Dibawa ke Paripurna, IDI dan 4 Organisasi Profesi Kesehatan Tetap Tolak RUU Kesehatan
Ketua Umum Pengurus Besar Ikatan Dokter Indonesia (PB IDI) Moh. Adib Khumaidi menuturkan pihaknya tetap menolak RUU Kesehatan disahkan menjadi UU.
Penulis: Rina Ayu Panca Rini
Editor: Malvyandie Haryadi
Laporan Wartawan Tribunnews.com, Rina Ayu
TRIBUNNEWS.COM, JAKARTA - Rancangan Undang-Undang (RUU) Kesehatan akan dilanjutkan dalam pembahasan Tingkat II (dua) atau rapat paripurna yang dijadwalkan hari ini, Selasa (20/6/2023).

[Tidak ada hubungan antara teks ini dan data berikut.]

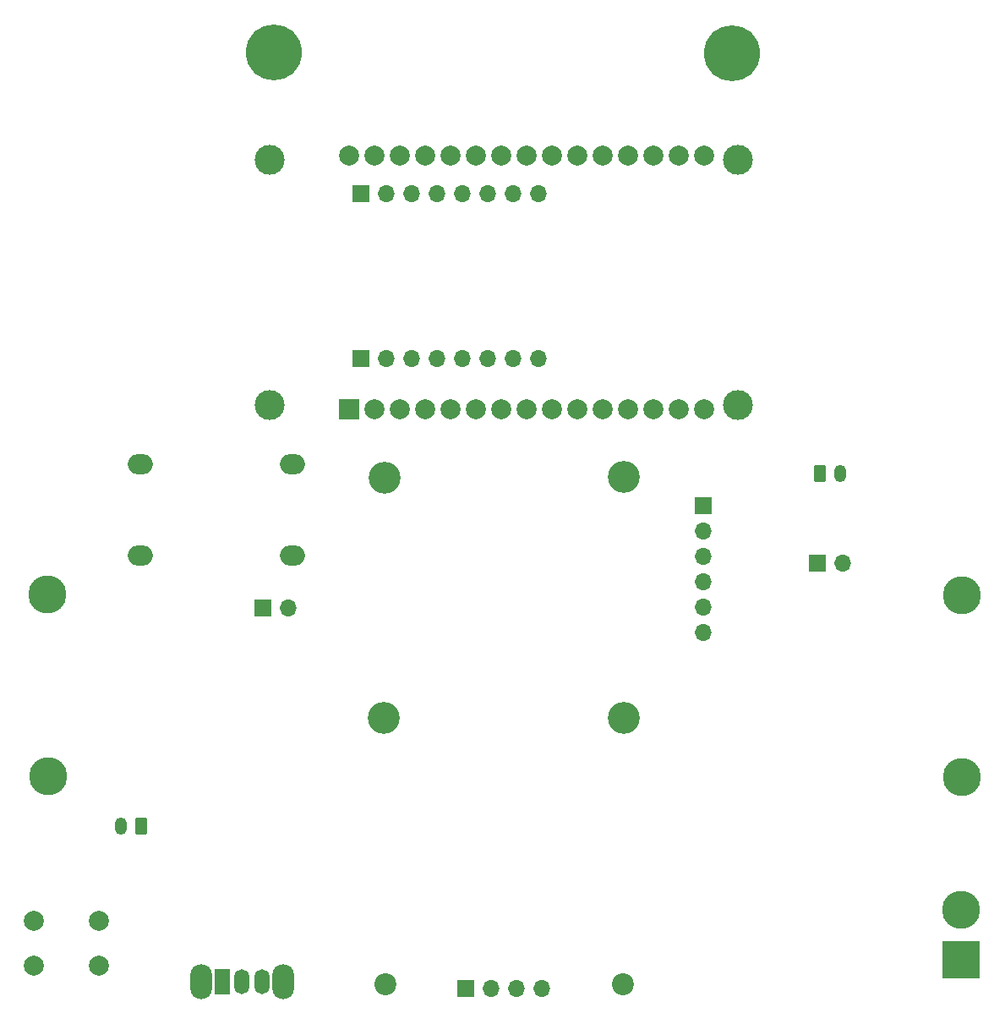
<source format=gbs>
G04 #@! TF.GenerationSoftware,KiCad,Pcbnew,7.0.5*
G04 #@! TF.CreationDate,2023-08-10T19:34:01+02:00*
G04 #@! TF.ProjectId,Siguelineas,53696775-656c-4696-9e65-61732e6b6963,rev?*
G04 #@! TF.SameCoordinates,Original*
G04 #@! TF.FileFunction,Soldermask,Bot*
G04 #@! TF.FilePolarity,Negative*
%FSLAX46Y46*%
G04 Gerber Fmt 4.6, Leading zero omitted, Abs format (unit mm)*
G04 Created by KiCad (PCBNEW 7.0.5) date 2023-08-10 19:34:01*
%MOMM*%
%LPD*%
G01*
G04 APERTURE LIST*
G04 Aperture macros list*
%AMRoundRect*
0 Rectangle with rounded corners*
0 $1 Rounding radius*
0 $2 $3 $4 $5 $6 $7 $8 $9 X,Y pos of 4 corners*
0 Add a 4 corners polygon primitive as box body*
4,1,4,$2,$3,$4,$5,$6,$7,$8,$9,$2,$3,0*
0 Add four circle primitives for the rounded corners*
1,1,$1+$1,$2,$3*
1,1,$1+$1,$4,$5*
1,1,$1+$1,$6,$7*
1,1,$1+$1,$8,$9*
0 Add four rect primitives between the rounded corners*
20,1,$1+$1,$2,$3,$4,$5,0*
20,1,$1+$1,$4,$5,$6,$7,0*
20,1,$1+$1,$6,$7,$8,$9,0*
20,1,$1+$1,$8,$9,$2,$3,0*%
G04 Aperture macros list end*
%ADD10C,3.800000*%
%ADD11C,3.200000*%
%ADD12C,5.600000*%
%ADD13R,1.700000X1.700000*%
%ADD14O,1.700000X1.700000*%
%ADD15O,2.200000X3.500000*%
%ADD16R,1.500000X2.500000*%
%ADD17O,1.500000X2.500000*%
%ADD18RoundRect,0.250000X0.350000X0.625000X-0.350000X0.625000X-0.350000X-0.625000X0.350000X-0.625000X0*%
%ADD19O,1.200000X1.750000*%
%ADD20C,2.000000*%
%ADD21R,2.000000X2.000000*%
%ADD22C,3.000000*%
%ADD23C,2.200000*%
%ADD24RoundRect,0.250000X-0.350000X-0.625000X0.350000X-0.625000X0.350000X0.625000X-0.350000X0.625000X0*%
%ADD25O,2.500000X2.000000*%
%ADD26R,3.800000X3.800000*%
G04 APERTURE END LIST*
D10*
X190239800Y-119224800D03*
X190214400Y-100987600D03*
X98685200Y-119140000D03*
D11*
X132335700Y-113233200D03*
D12*
X121285000Y-46634400D03*
D11*
X156338700Y-113233200D03*
D13*
X164337600Y-91998400D03*
D14*
X164337600Y-94538400D03*
X164337600Y-97078400D03*
X164337600Y-99618400D03*
X164337600Y-102158400D03*
X164337600Y-104698400D03*
D11*
X156338700Y-89179400D03*
D10*
X98659800Y-100902800D03*
D15*
X114035400Y-139732000D03*
X122235400Y-139732000D03*
D16*
X116135400Y-139732000D03*
D17*
X118135400Y-139732000D03*
X120135400Y-139732000D03*
D18*
X107984800Y-124146400D03*
D19*
X105984800Y-124146400D03*
D13*
X130037600Y-77318000D03*
D14*
X132577600Y-77318000D03*
X135117600Y-77318000D03*
X137657600Y-77318000D03*
X140197600Y-77318000D03*
X142737600Y-77318000D03*
X145277600Y-77318000D03*
X147817600Y-77318000D03*
D20*
X128822200Y-56946800D03*
X131362200Y-56946800D03*
X133902200Y-56946800D03*
X136442200Y-56946800D03*
X138982200Y-56946800D03*
X141522200Y-56946800D03*
X144062200Y-56946800D03*
X146602200Y-56946800D03*
X149142200Y-56946800D03*
X151682200Y-56946800D03*
X154222200Y-56946800D03*
X156762200Y-56946800D03*
X159302200Y-56946800D03*
X161842200Y-56946800D03*
X164382200Y-56946800D03*
X164382200Y-82346800D03*
X161842200Y-82346800D03*
X159302200Y-82346800D03*
X156762200Y-82346800D03*
X154222200Y-82346800D03*
X151682200Y-82346800D03*
X149142200Y-82346800D03*
X146602200Y-82346800D03*
X144062200Y-82346800D03*
X141522200Y-82346800D03*
X138982200Y-82346800D03*
X136442200Y-82346800D03*
X133902200Y-82346800D03*
X131362200Y-82346800D03*
D21*
X128822200Y-82346800D03*
D22*
X167812200Y-57416800D03*
X120862200Y-57416800D03*
X167812200Y-81926800D03*
X120862200Y-81926800D03*
D23*
X156286200Y-139928600D03*
D13*
X120187800Y-102260400D03*
D14*
X122727800Y-102260400D03*
D23*
X132461000Y-139979400D03*
D13*
X130063000Y-60782600D03*
D14*
X132603000Y-60782600D03*
X135143000Y-60782600D03*
X137683000Y-60782600D03*
X140223000Y-60782600D03*
X142763000Y-60782600D03*
X145303000Y-60782600D03*
X147843000Y-60782600D03*
D12*
X167233600Y-46685200D03*
D19*
X178047400Y-88773000D03*
D24*
X176047400Y-88773000D03*
D14*
X178308000Y-97764600D03*
D13*
X175768000Y-97764600D03*
X140537200Y-140335000D03*
D14*
X143077200Y-140335000D03*
X145617200Y-140335000D03*
X148157200Y-140335000D03*
D20*
X97283200Y-133589200D03*
X103783200Y-133589200D03*
X97283200Y-138089200D03*
X103783200Y-138089200D03*
D25*
X123139200Y-97026000D03*
X123139200Y-87886000D03*
X107899200Y-97026000D03*
X107899200Y-87886000D03*
D11*
X132386500Y-89230200D03*
D26*
X190119000Y-137515600D03*
D10*
X190119000Y-132515600D03*
M02*

</source>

Ketua Umum Pengurus Besar Ikatan Dokter Indonesia (PB IDI) Moh. Adib Khumaidi menuturkan pihaknya tetap menolak RUU Kesehatan disahkan menjadi UU.
"Kami telah memberikan masukan bahwa untuk penanganan masalah kesehatan yang ada dan mendatang tidak perlu membuat Undang-Undang baru," kata dia
dalam konferensi pers, Senin (20/6/2023).

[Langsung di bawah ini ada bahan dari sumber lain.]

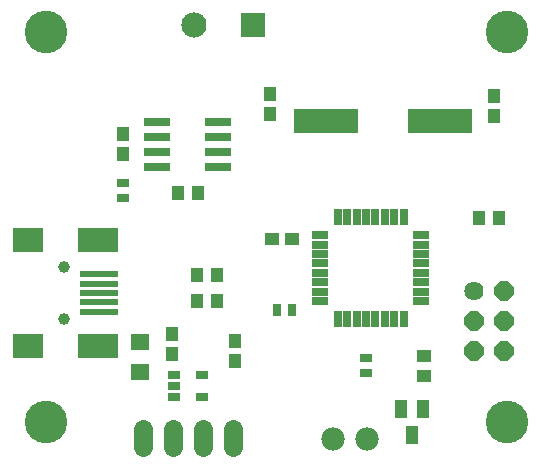
<source format=gts>
G75*
%MOIN*%
%OFA0B0*%
%FSLAX24Y24*%
%IPPOS*%
%LPD*%
%AMOC8*
5,1,8,0,0,1.08239X$1,22.5*
%
%ADD10C,0.1418*%
%ADD11R,0.0260X0.0540*%
%ADD12R,0.0540X0.0260*%
%ADD13R,0.1024X0.0827*%
%ADD14R,0.1339X0.0827*%
%ADD15R,0.1260X0.0237*%
%ADD16C,0.0394*%
%ADD17R,0.0906X0.0276*%
%ADD18R,0.0394X0.0316*%
%ADD19R,0.0434X0.0473*%
%ADD20R,0.0473X0.0434*%
%ADD21R,0.2140X0.0800*%
%ADD22R,0.0631X0.0552*%
%ADD23R,0.0434X0.0316*%
%ADD24R,0.0316X0.0394*%
%ADD25R,0.0840X0.0840*%
%ADD26C,0.0840*%
%ADD27C,0.0780*%
%ADD28C,0.0640*%
%ADD29R,0.0434X0.0591*%
%ADD30C,0.0640*%
%ADD31OC8,0.0640*%
D10*
X003722Y002738D03*
X003722Y015730D03*
X019076Y015730D03*
X019076Y002738D03*
D11*
X015651Y006166D03*
X015336Y006166D03*
X015021Y006166D03*
X014706Y006166D03*
X014391Y006166D03*
X014076Y006166D03*
X013761Y006166D03*
X013446Y006166D03*
X013446Y009546D03*
X013761Y009546D03*
X014076Y009546D03*
X014391Y009546D03*
X014706Y009546D03*
X015021Y009546D03*
X015336Y009546D03*
X015651Y009546D03*
D12*
X016239Y008958D03*
X016239Y008643D03*
X016239Y008328D03*
X016239Y008013D03*
X016239Y007698D03*
X016239Y007383D03*
X016239Y007069D03*
X016239Y006754D03*
X012859Y006754D03*
X012859Y007069D03*
X012859Y007383D03*
X012859Y007698D03*
X012859Y008013D03*
X012859Y008328D03*
X012859Y008643D03*
X012859Y008958D03*
D13*
X003131Y008781D03*
X003131Y005277D03*
D14*
X005454Y005277D03*
X005454Y008781D03*
D15*
X005494Y007659D03*
X005494Y007344D03*
X005494Y007029D03*
X005494Y006714D03*
X005494Y006399D03*
D16*
X004313Y006163D03*
X004313Y007895D03*
D17*
X007423Y011240D03*
X007423Y011740D03*
X007423Y012240D03*
X007423Y012740D03*
X009470Y012740D03*
X009470Y012240D03*
X009470Y011740D03*
X009470Y011240D03*
D18*
X006281Y010710D03*
X006281Y010198D03*
X014391Y004864D03*
X014391Y004352D03*
D19*
X010021Y004765D03*
X010021Y005435D03*
X009431Y006773D03*
X008761Y006773D03*
X008761Y007620D03*
X009431Y007620D03*
X007935Y005671D03*
X007935Y005002D03*
X008112Y010376D03*
X008781Y010376D03*
X006281Y011655D03*
X006281Y012324D03*
X011202Y012994D03*
X011202Y013663D03*
X018151Y009529D03*
X018820Y009529D03*
X018663Y012935D03*
X018663Y013604D03*
D20*
X011931Y008820D03*
X011261Y008820D03*
X016320Y004923D03*
X016320Y004254D03*
D21*
X016843Y012777D03*
X013043Y012777D03*
D22*
X006872Y005395D03*
X006872Y004411D03*
D23*
X007974Y004293D03*
X007974Y003919D03*
X007974Y003545D03*
X008919Y003545D03*
X008919Y004293D03*
D24*
X011419Y006478D03*
X011931Y006478D03*
D25*
X010612Y015966D03*
D26*
X008643Y015966D03*
D27*
X013298Y002147D03*
X014438Y002147D03*
D28*
X009946Y001887D02*
X009946Y002487D01*
X008946Y002487D02*
X008946Y001887D01*
X007946Y001887D02*
X007946Y002487D01*
X006946Y002487D02*
X006946Y001887D01*
D29*
X015553Y003171D03*
X016301Y003171D03*
X015927Y002305D03*
D30*
X017986Y007084D03*
D31*
X017986Y006084D03*
X017986Y005084D03*
X018986Y005084D03*
X018986Y006084D03*
X018986Y007084D03*
M02*

</source>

Selain itu, 5 OP menilai keluhan pemerintah mengenai permasalahan kesehatan yang ada seharusnya dijawab dengan penegasan pelaksanaan Undang-Undang yang sudah ada, bukannya dengan RUU Kesehatan.

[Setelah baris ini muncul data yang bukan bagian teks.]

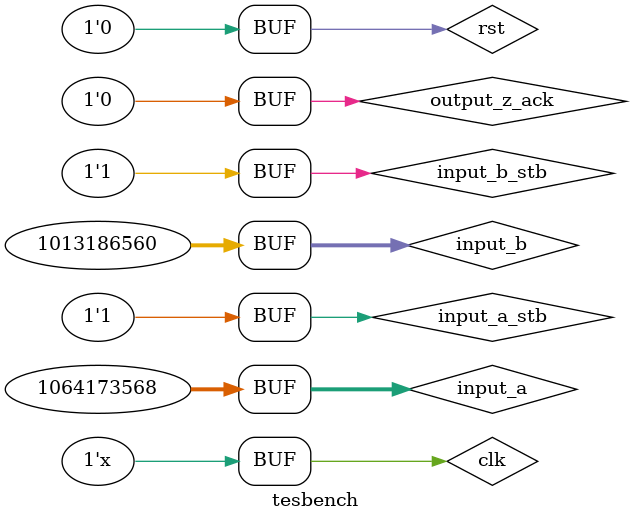
<source format=v>
`timescale 1ns / 1ps


module tesbench;
reg clk, rst;
reg [31:0] input_a;
reg input_a_stb;
reg [31:0] input_b;
reg input_b_stb;
reg output_z_ack;
//reg s_input_a_ack,s_input_b_ack;

wire input_a_ack;
wire input_b_ack;
wire [31:0] output_z;
wire output_z_stb;

floating_divider uut(

.input_a(input_a),
.input_b(input_b),
.input_a_stb(input_a_stb),
.input_b_stb(input_b_stb),
//.s_input_a_ack(s_input_a_ack),
//.s_input_b_ack(s_input_b_ack),
.output_z_ack(output_z_ack),
.clk(clk),
.rst(rst),

.output_z(output_z),
.output_z_stb(output_z_stb),
.input_a_ack(input_a_ack),
.input_b_ack(input_b_ack)
);
always #1 clk=~clk;

initial begin

     clk= 1'b0;
   
    end
initial
begin

rst=1'b1;
input_a_stb=1'b1;
input_b_stb=1'b1;
output_z_ack=1'b0;
//s_input_a_ack=1'b1;
//s_input_b_ack=1'b1;

#5 rst=1'b0;
#2 input_a=32'b00111111011011100000000000000000;

#1 input_b=32'b00111100011001000000000000000000;
//#2 s_input_a_ack=1'b1;

//#5 s_input_b_ack=1'b0;
//#2000 $finish;
end
initial
begin
$monitor("time=",$time,"input_a =%b,input_b=%b,output_z=%b",input_a,input_b,output_z);
end

endmodule
</source>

Berikut sorotan dari 5 op terkait RUU Kesehatan.
Pertama, proses rancangan yang tidak demokratis dan tidak melibatkan partisipasi stakeholder kesehatan secara bermakna.
Kedua, banyaknya jumlah regulasi ternyata tak berbanding lurus dengan kemampuan regulasi itu menyelesaikan berbagai persoalan.
Jika aturan-aturan hukum yang dikeluarkan tidak sinkron, salah satu akibatnya adalah tidak adanya kepastian hukum bagi rakyat, dalam hal ini tenaga medis dan kesehatan, juga masyarakat.
Baca juga: RUU Kesehatan Bakal Disahkan di Rapat Paripurna Hari Ini
Ketiga, pemberian alat kesehatan tanpa didukung oleh infrastruktur kesehatan yang memadai, tidak akan memberikan hasil kesehatan yang maksimal.
Seperti untuk operasioal alat kesehatan membutuhkan daya yang besar dan stabil, juga akses jalan menuju dan ke fasilitas kesehatan, dan lainnya.
Keempat, masalah multibar organisasi profesi (OP) yang berisiko menimbulkan standar ganda/multi dalam penegakan etika yang tentunya akan membahayakan keselamatan pasien di kemudian hari.
"Profesi lain dalam UU juga disebutkan OP tunggal misalnya notaris, akuntan, arsitek, psikolog. Hal yang sama seharusnya berlaku juga untuk profesi medis dan tenaga kesehatan karena menyangkut standar untuk keselamatan dan nyawa manusia," tegas Adib
Kelima, pasal dalam RUU terkait dengan tenaga kesehatam WNA yang hanya pengalaman kerja 5 tahun bukan merupakan jaminan kualitas tenaga medis atau tenaga kesehatan warna negara asing dapat melakukan pelayanan kesehatan di Indonesia sehingga bukan tidak mungkin akan berisiko membahayakan masyarakat.
“Pemerataan pelayanan kesehatan dapat dicapai dengan mengoptimalkan peran dan kemampuan dari tenaga medis/tenaga kesehatan yang ada di Indonesia sehingga perlu dipertimbangan apakah Pemanfaatan Tenaga Medis dan Tenaga Kesehatan Warga Negara Asing Lulusan Luar Negeri tidak akan membawa dampak negatif bagi tenaga medis dan tenaga kesehatan warga negara Indonesia itu sendiri," ungakp dokter spesialis orthopedi ini.
Keenam, aborsi usia 14 minggu dapat membahayakan tidak hanya janin namun juga nyawa sang ibu.
"Permasalahan kesehatan yang ada saat ini di Indonesia jauh lebih urgensi untuk ditangani oleh pemerintah daripada membuat Undang-Undang baru," ujar Adib.